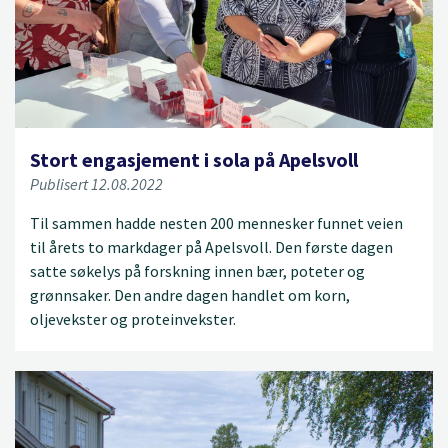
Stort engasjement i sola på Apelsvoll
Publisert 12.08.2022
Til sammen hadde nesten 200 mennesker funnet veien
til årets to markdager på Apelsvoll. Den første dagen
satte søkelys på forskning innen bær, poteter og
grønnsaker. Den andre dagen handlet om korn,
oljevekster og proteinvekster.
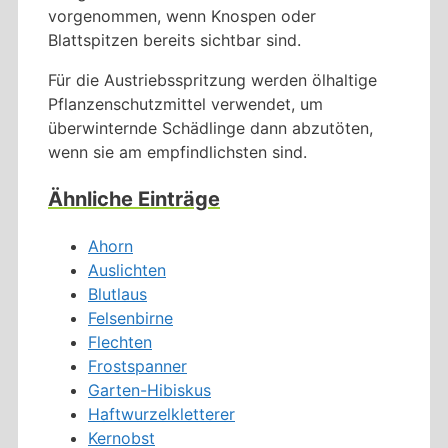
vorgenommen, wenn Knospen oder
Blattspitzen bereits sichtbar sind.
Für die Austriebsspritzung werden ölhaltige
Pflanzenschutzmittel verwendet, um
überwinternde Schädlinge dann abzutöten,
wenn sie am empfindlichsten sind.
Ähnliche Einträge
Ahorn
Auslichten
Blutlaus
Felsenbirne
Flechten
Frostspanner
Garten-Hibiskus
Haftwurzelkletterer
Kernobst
::::
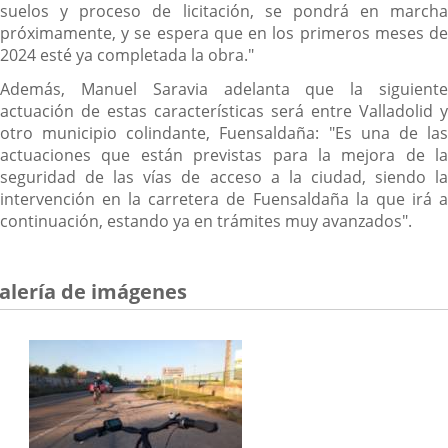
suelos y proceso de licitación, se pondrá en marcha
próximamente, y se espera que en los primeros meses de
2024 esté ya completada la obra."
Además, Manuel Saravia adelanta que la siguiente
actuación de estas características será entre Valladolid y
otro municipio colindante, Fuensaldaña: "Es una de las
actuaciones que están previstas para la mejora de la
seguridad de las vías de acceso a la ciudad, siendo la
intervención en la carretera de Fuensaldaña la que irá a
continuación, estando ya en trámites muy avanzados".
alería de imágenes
::::
◆ What you are asked to do
The answer should be only the number of lines in the data that contain the string "Fuensaldaña".

◆ Task solution
2